3. From documentaries on photographers. You may not realize this, but Netflix is *chock full* of *great* documentaries on photographers. I’ve seen tons of these now. I’ve been publishing a profile a day on a different photographer on Buzz. Why? Because I learned about the importance of curating from a documentary I rented on Netflix about one of the world’s greatest curators (and photographers) Alfred Steiglitz. I’d also highly recommend “In the Real World” about William Eggleston or “The True Meaning of Pictures” about Shelby Lee Adams. But just do a search for photography on Netflix and you’ll find a treasure trove of great documentaries worth watching.
4. From other big thinkers. This may sound odd, but frequently I find inspiration from people who are not primarily photographers. Just watching people who live their life with excellence. Andy Warhol’s work ethic was phenomenal. Man that Jack Kerouac could type. But frequently this is closer to home. Maybe this is watching the personal excellence of a blogger/social media expert (and also photographer) like my friend Robert Scoble. Or watching the many many paintings by my friend tobakhopper and his zest for life that comes along with it. Recently I discovered Chris Guillebeau. He’s trying to visit every country in the world by April 7, 2013. He’s already visited 122 of the 192 total! Read his manifesto here. I love reading positive thinking bloggers like Seth Godin. Surround yourself with big thinkers, powerful generous people who are willing to share and people from the past who have achieved great things.
And also avoid the naysayers.

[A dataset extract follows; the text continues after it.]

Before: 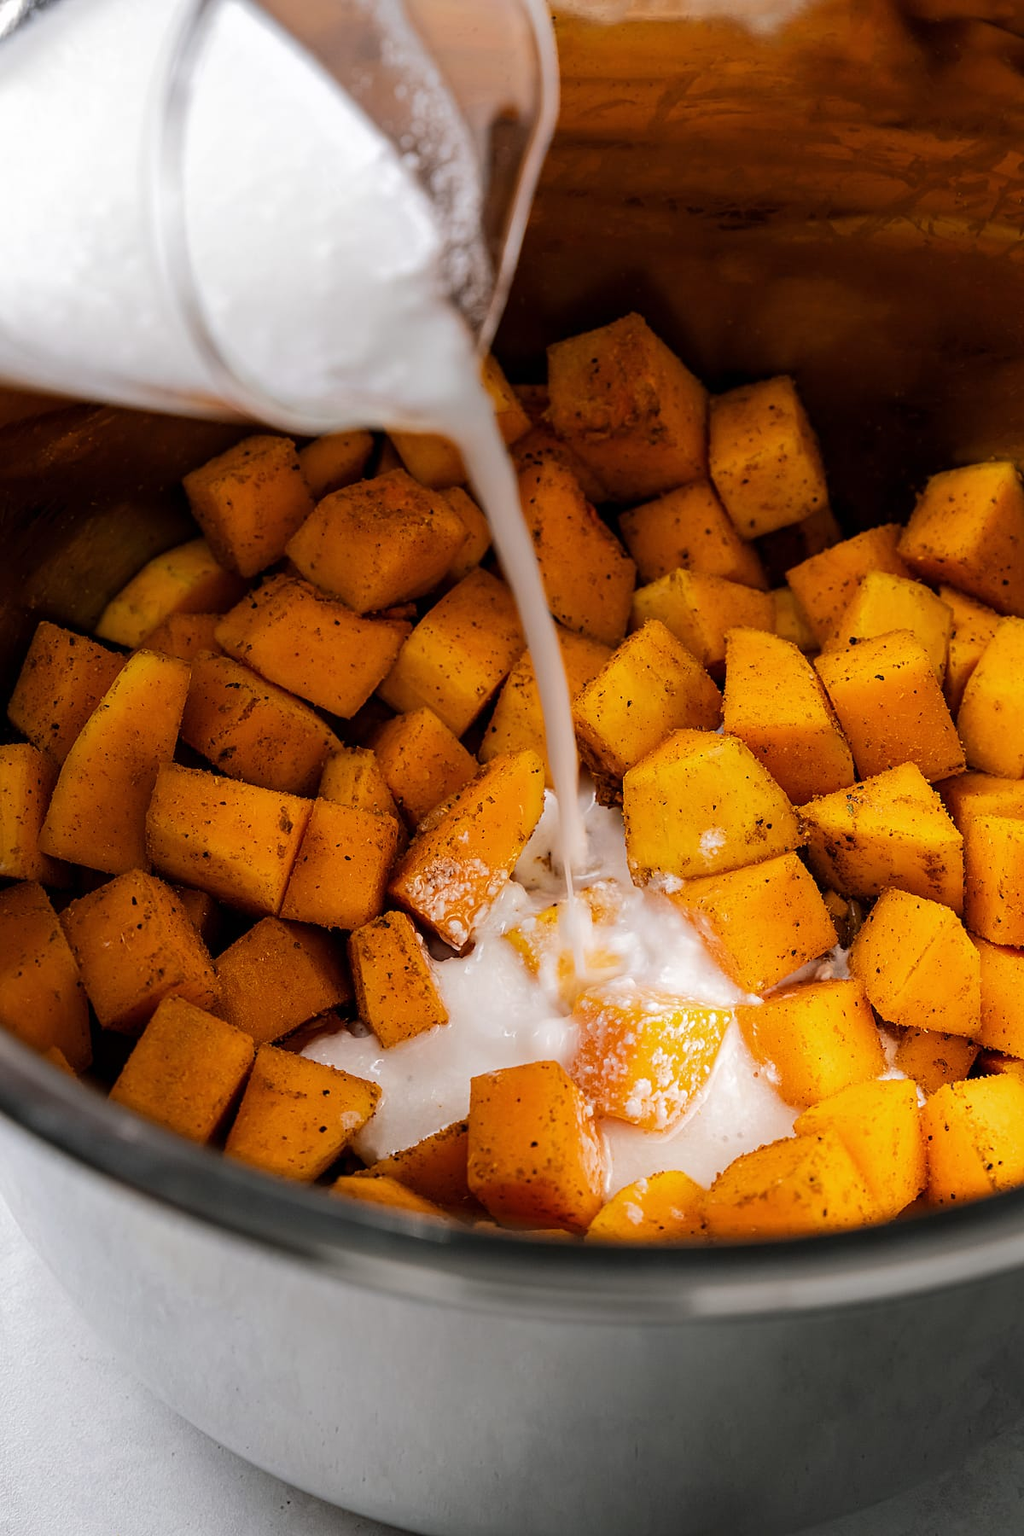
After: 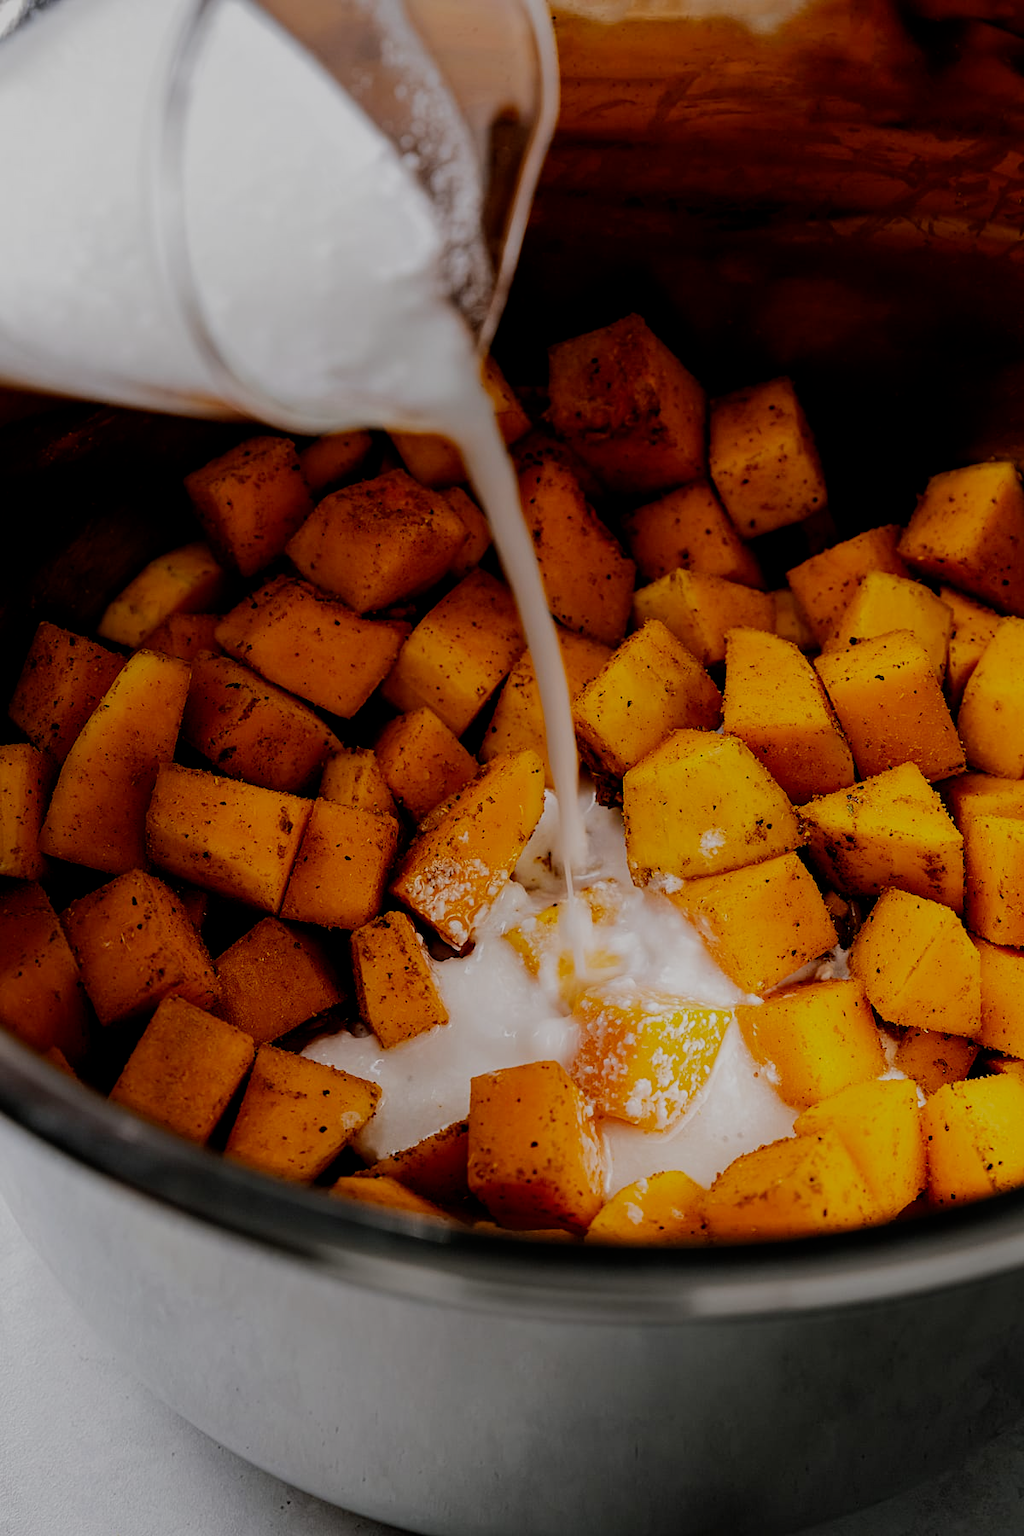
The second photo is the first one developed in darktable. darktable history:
filmic rgb: middle gray luminance 28.81%, black relative exposure -10.34 EV, white relative exposure 5.49 EV, threshold 5.98 EV, target black luminance 0%, hardness 3.95, latitude 1.11%, contrast 1.129, highlights saturation mix 6.09%, shadows ↔ highlights balance 14.45%, add noise in highlights 0.001, preserve chrominance no, color science v3 (2019), use custom middle-gray values true, contrast in highlights soft, enable highlight reconstruction true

Try to keep away the haters and assholes who only want to tear you down. Little thinking small minded mostly jealous individuals. Recently I found this song by Slim Thug “Dedicated to my haters.” As crazy as it sounds I can find inspiration from listening to a rapper prove his critics wrong by becoming even more successful.
5. From inside yourself. Ultimately you can find inspiration in many, many places in the world around you, but at some point you have to simply fall back on self-discipline. There are *definitely* times that I feel totally uninspired and do not want to go out and shoot. Maybe it’s raining, or maybe I’m tired, or maybe I’m just sick and tired of shooting San Francisco over and over and over again (as lucky as I am to live here in such a beautiful place). But sometimes you just have to accept uninspiration… AND GO SHOOT ANYWAYS. And you know what? You’ll find sometimes that the times when you were least inspired are when you capture some of your finest photographs. F8 and be there. Being there the optimal part.
There are lucky shots and situations around us every single day. Unless you are actually putting yourself out there to stumble across them you will miss them. So if you can’t inspire yourself, fake it, force it. Get out there anyways and you just might find that you stumble upon greatness. Afterall, the best photographs in the world have yet to be taken.
So there are five places that I go to find inspiration. How about you? Where do you go to find *your* photographic inspiration?